Der Modellwechsel von 790 zu 890 Duke könnte allerdings selbst bei Experten der Materie für spontante Verwirrung sorgen. Denn bereits im Frühjahr 2020 war die edle, 13.899 Euro teure R-Version einer 889-Kubik-Variante präsentiert worden – erst jetzt, knapp ein Jahr später, folgt die dazugehörige, Euro-5-konforme Basisversion um wohlfeile 12.099 Euro, die nun in der Produktpalette endgültig den Platz der 790 Duke einnimmt. Die Brennraumvergrößerung verhilft der Standard-Duke ab sofort zu potenten 115 statt der bisherigen 105 PS, das Drehmoment wächst von 87 auf 92 Newtonmeter.
══════════
- Aufgaben -
1. Gib aus dem Text zur 890 Duke den Abschnitt wortgetreu wieder, beginnend bei "Der Modellwechsel von" und endend bei "auf 92 Newtonmeter.".
2. Stimmen diese Aussagen mit dem Text zur 890 Duke überein? Beantworte jede mit Ja oder Nein und zitiere die entscheidenden Worte wörtlich.
(a) Die R-Version wurde im Frühjahr 2020 vorgestellt.
(b) Die Basisversion kostet 13.899 Euro.
(c) Das Drehmoment steigt auf 92 Newtonmeter.

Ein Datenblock
══════════
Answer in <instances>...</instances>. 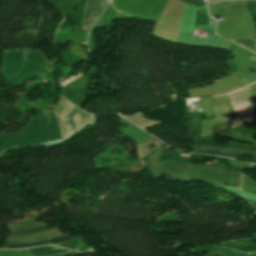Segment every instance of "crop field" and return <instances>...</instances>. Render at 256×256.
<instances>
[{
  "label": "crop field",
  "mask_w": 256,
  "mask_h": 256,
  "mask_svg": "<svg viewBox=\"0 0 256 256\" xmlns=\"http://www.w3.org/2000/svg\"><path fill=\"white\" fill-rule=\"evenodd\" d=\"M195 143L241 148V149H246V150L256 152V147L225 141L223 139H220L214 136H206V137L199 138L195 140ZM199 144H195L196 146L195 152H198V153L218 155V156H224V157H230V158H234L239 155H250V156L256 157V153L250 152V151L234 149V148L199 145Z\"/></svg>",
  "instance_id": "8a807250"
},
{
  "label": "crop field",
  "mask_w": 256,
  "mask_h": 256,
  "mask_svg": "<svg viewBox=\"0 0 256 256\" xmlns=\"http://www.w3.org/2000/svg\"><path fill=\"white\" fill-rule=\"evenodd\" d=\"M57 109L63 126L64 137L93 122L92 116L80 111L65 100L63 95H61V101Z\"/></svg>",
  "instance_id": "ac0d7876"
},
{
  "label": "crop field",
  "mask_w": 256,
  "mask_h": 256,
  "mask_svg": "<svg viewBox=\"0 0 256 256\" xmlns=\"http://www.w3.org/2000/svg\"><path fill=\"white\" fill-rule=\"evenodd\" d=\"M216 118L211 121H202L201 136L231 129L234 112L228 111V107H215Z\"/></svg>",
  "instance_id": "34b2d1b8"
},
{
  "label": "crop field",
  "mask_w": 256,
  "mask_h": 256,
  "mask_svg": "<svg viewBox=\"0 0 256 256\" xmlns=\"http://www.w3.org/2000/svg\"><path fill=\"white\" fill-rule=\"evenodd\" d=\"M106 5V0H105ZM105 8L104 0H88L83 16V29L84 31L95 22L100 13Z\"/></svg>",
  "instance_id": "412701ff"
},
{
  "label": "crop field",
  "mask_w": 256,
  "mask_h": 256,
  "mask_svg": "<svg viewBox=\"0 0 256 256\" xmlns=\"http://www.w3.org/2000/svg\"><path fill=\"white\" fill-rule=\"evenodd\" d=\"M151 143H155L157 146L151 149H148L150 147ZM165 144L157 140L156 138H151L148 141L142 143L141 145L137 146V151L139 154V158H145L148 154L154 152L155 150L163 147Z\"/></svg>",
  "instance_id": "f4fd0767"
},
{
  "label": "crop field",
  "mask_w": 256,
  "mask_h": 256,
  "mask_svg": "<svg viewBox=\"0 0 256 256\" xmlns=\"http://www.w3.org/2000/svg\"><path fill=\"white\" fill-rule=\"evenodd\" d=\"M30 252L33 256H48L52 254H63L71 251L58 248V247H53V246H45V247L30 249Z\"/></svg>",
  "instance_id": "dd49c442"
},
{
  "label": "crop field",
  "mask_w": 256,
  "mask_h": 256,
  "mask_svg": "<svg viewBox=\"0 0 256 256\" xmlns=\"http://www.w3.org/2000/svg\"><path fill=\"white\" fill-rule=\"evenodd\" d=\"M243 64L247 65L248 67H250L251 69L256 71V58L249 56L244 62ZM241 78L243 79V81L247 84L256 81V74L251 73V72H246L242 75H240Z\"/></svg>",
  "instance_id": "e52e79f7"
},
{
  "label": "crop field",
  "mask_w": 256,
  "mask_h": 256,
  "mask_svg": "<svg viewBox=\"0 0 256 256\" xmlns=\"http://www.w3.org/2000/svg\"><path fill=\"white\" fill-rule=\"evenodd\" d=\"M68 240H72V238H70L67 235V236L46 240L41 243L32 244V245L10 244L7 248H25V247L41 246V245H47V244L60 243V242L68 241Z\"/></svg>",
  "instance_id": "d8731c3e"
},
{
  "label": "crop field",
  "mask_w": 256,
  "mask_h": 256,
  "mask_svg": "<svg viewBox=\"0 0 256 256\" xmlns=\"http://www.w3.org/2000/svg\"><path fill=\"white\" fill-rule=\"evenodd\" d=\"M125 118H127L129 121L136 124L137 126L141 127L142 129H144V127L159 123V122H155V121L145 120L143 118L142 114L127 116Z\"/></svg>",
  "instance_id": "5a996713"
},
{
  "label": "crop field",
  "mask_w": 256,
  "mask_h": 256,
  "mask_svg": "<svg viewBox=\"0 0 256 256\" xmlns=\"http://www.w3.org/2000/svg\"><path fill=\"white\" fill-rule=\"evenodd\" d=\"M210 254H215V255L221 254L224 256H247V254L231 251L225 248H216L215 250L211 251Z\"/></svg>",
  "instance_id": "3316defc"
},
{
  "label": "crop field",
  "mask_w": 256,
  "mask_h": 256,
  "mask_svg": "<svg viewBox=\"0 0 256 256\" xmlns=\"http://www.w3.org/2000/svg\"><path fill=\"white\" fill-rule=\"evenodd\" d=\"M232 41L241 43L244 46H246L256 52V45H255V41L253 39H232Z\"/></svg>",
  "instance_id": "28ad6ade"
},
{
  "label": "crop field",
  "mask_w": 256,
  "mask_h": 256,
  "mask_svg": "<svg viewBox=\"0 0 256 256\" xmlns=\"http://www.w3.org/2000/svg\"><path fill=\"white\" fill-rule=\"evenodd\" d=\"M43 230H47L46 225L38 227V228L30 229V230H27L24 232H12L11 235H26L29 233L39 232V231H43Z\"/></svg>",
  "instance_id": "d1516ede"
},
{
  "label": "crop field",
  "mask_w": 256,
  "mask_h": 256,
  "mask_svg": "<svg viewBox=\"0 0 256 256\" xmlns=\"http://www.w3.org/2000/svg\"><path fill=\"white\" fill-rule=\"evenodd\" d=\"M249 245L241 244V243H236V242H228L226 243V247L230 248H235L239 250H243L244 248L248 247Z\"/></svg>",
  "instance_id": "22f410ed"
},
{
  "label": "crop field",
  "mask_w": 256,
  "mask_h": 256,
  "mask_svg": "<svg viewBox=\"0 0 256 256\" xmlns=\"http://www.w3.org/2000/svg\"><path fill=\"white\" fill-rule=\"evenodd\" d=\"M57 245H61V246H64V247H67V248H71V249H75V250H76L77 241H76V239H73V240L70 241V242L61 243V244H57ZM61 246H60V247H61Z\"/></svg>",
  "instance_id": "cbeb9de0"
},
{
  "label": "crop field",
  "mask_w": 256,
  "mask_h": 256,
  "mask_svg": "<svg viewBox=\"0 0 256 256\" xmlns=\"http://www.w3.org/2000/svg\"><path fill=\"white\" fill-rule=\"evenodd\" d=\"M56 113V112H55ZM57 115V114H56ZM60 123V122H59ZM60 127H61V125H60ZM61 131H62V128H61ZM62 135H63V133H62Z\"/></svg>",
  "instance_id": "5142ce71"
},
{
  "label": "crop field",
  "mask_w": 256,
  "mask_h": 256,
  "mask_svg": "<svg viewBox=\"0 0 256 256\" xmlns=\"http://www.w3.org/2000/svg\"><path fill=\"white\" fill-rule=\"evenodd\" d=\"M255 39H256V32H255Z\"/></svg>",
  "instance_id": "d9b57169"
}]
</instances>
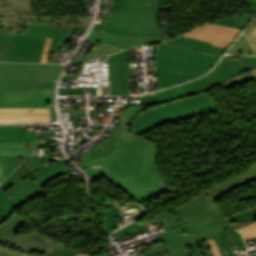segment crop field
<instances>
══════════
- Lösungen -
1.
Der Modellwechsel von 790 zu 890 Duke könnte allerdings selbst bei Experten der Materie für spontante Verwirrung sorgen. Denn bereits im Frühjahr 2020 war die edle, 13.899 Euro teure R-Version einer 889-Kubik-Variante präsentiert worden – erst jetzt, knapp ein Jahr später, folgt die dazugehörige, Euro-5-konforme Basisversion um wohlfeile 12.099 Euro, die nun in der Produktpalette endgültig den Platz der 790 Duke einnimmt. Die Brennraumvergrößerung verhilft der Standard-Duke ab sofort zu potenten 115 statt der bisherigen 105 PS, das Drehmoment wächst von 87 auf 92 Newtonmeter.

2.
(a) Ja: "bereits im Frühjahr 2020 war die edle, 13.899 Euro teure R-Version einer 889-Kubik-Variante präsentiert worden"
(b) Nein: "die dazugehörige, Euro-5-konforme Basisversion um wohlfeile 12.099 Euro"
(c) Ja: "das Drehmoment wächst von 87 auf 92 Newtonmeter"